When Katie told me that she was going to
give Zeke the clearance to start asking women out on his own, I’d figured that
he was going to at least make the attempt to pull back on our sessions and that
I’d have to remind him that we were still supposed to be having our practice
dates; I had actually kind of hoped that that would be the case, since I was
still shaken up from how good kissing him had felt at the end of our most
recent date.

Instead, he’d called me a few nights
before we were scheduled to meet again and told me that he thought—given his
age and the things we’d discussed at the mall—that it would be good to have
another practice date with Brady accompanying us, if I was okay with that idea.

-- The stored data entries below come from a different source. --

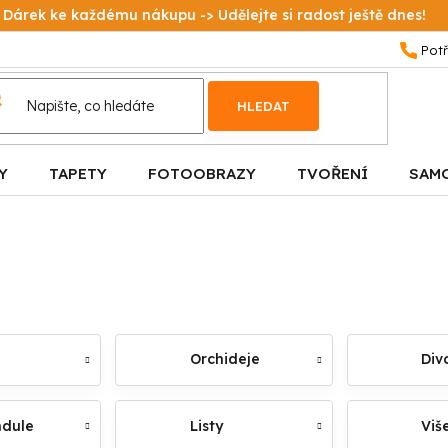
Dárek ke každému nákupu -> Udělejte si radost ještě dnes!
HLEDAT
Y
TAPETY
FOTOOBRAZY
TVOŘENÍ
SAM
Orchideje
Div
ndule
Listy
Viš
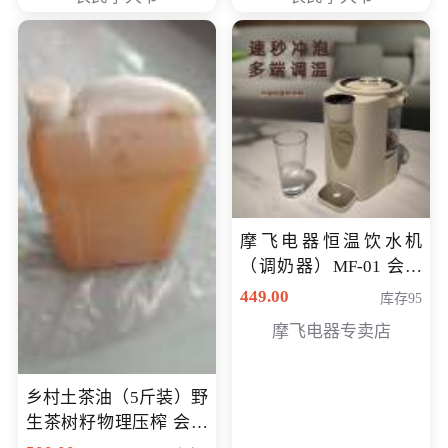
摩飞电器恒温饮水机
（调奶器）MF-01 会员
专享价366元
449.00
库存95
摩飞电器专卖店
乡村土茶油（5斤装）野
生茶树籽物理压榨 会员
专享价400元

“I need to get used to being around kids,” Zeke had told me. “A lot of the
women I’m going to be dating are—I assume—going to have kids, or want kids, and
I want to be as prepared as possible for dealing with dating moms.”

So instead of him planning a date for us,
I suggested that I would put everything together and tell him where to meet
with us. Mini-golf had been fun for Brady, but if I was going to be bringing
him with me, I wanted to be on something like neutral territory—somewhere I
knew my son was comfortable and where I knew he’d have the least reason to act
out. A picnic at the park was the obvious choice.